§ **THE TASK**
Reproduce the records below word for word, without the pictures.

>> begin DATA PROVIDED

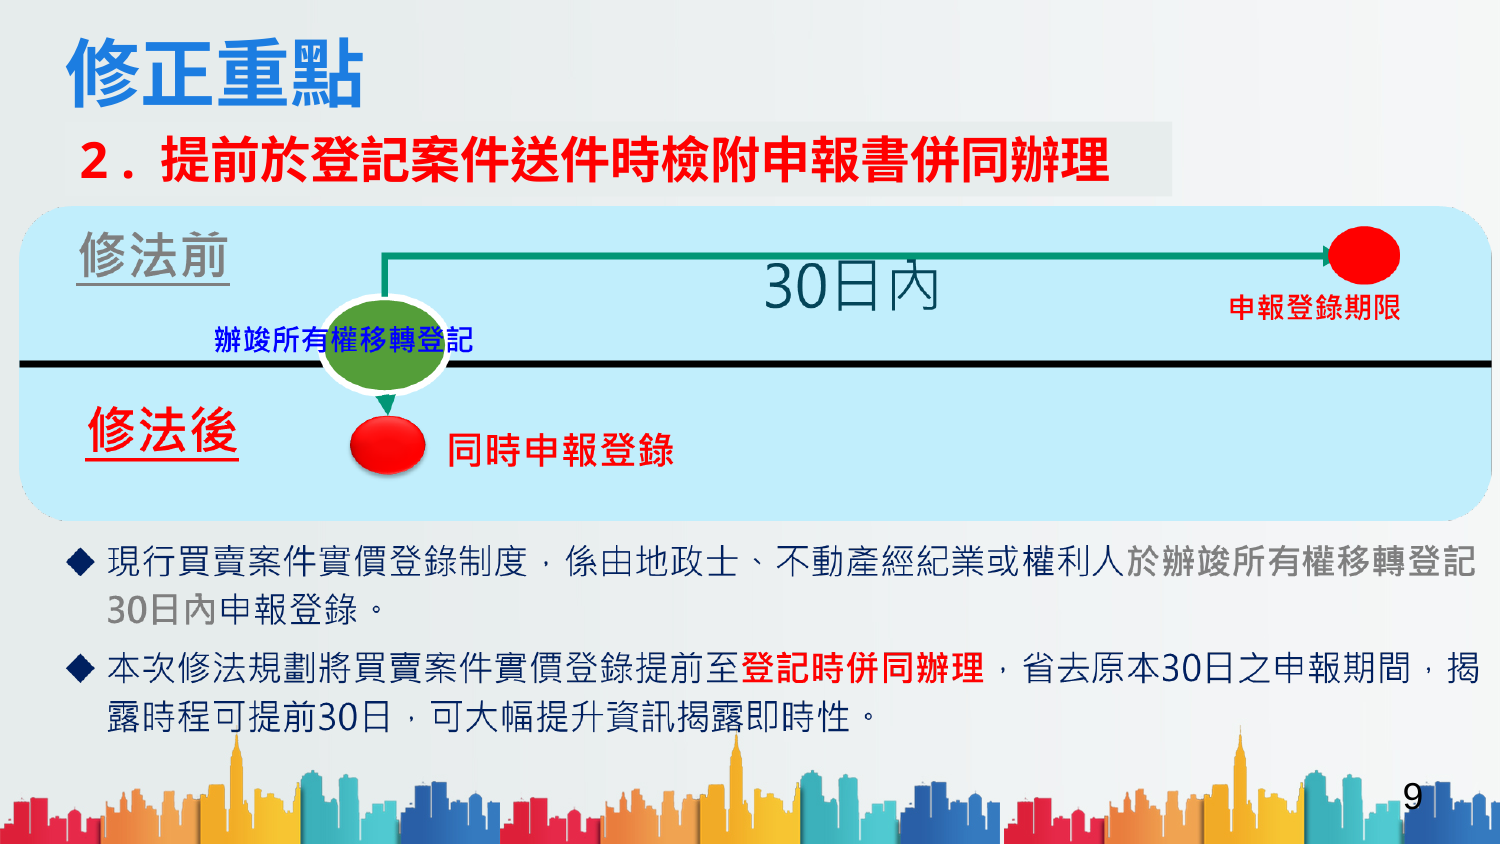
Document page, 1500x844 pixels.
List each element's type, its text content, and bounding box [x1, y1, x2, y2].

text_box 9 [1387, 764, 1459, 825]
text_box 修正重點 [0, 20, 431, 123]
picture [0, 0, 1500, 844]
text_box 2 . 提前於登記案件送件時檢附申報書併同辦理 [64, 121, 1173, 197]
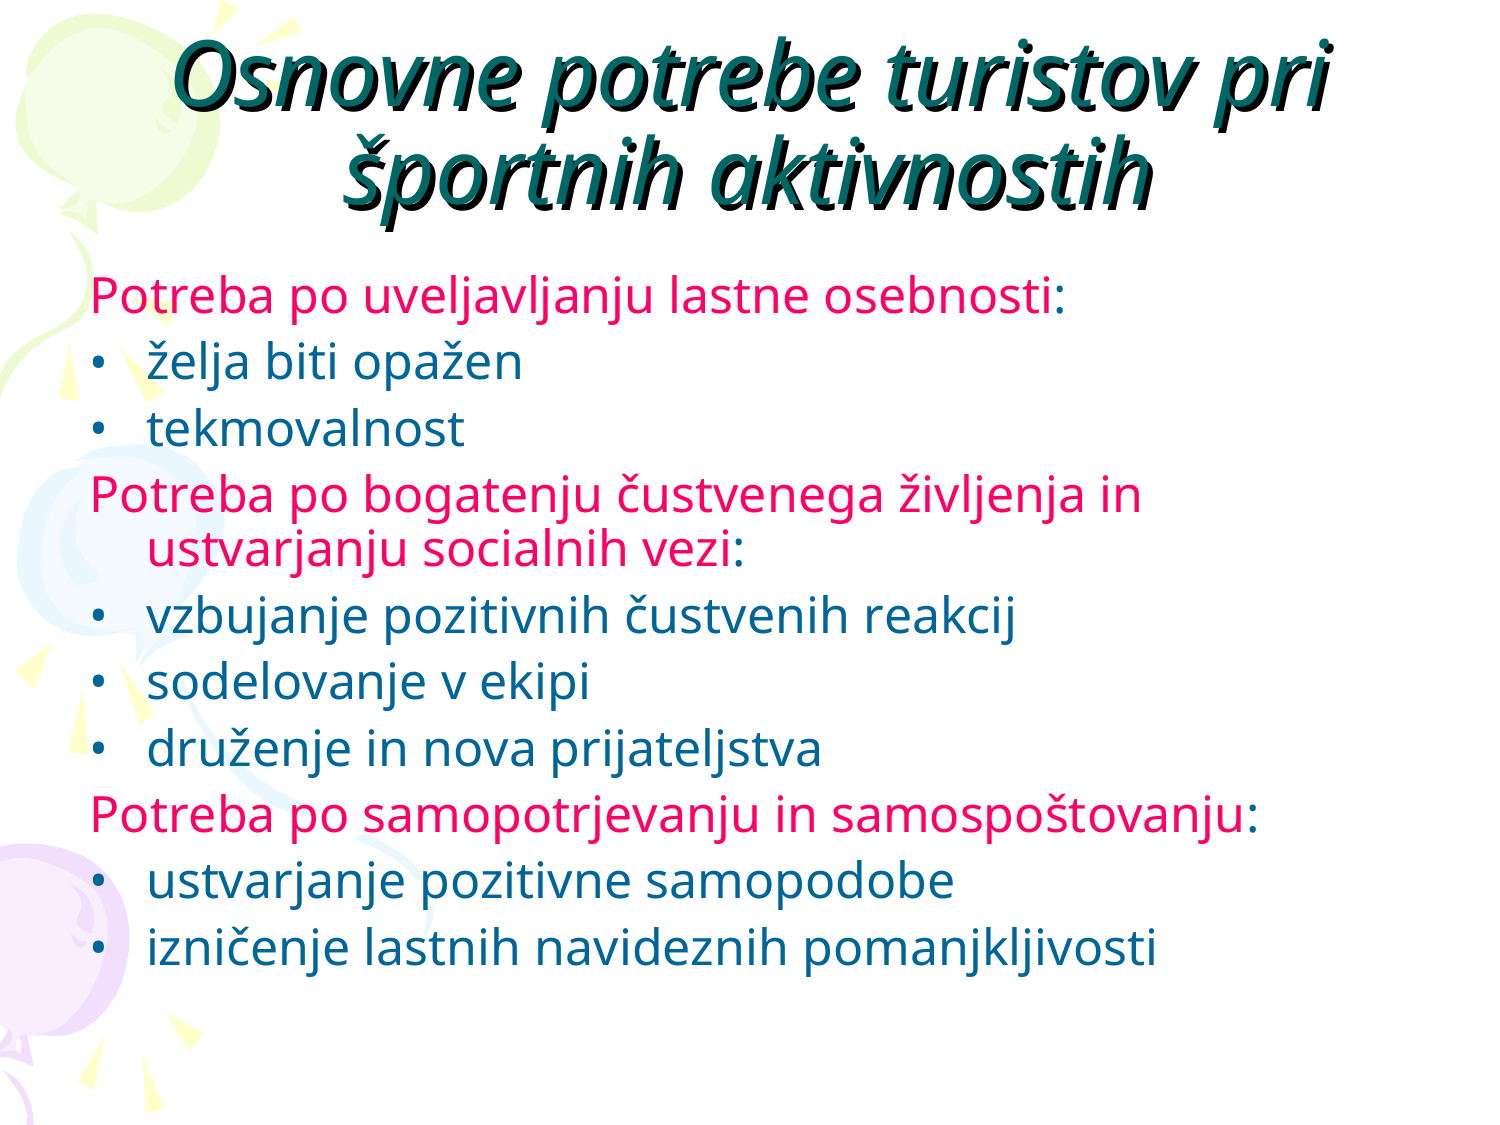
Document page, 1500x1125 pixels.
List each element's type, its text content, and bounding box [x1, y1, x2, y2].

>> end DATA PROVIDED

§ **RESPONSE TO THIS EXERCISE**
Document page, 1500x844 pixels.
List each element's type, its text content, and bounding box [x1, y1, x2, y2].

text_box 9 [1387, 764, 1459, 825]
text_box 修正重點 [0, 20, 431, 123]
picture [0, 0, 1500, 844]
text_box 2 . 提前於登記案件送件時檢附申報書併同辦理 [64, 121, 1173, 197]
Document page, 1500x1125 pixels.
List each element's type, its text content, and bounding box [x1, y1, x2, y2].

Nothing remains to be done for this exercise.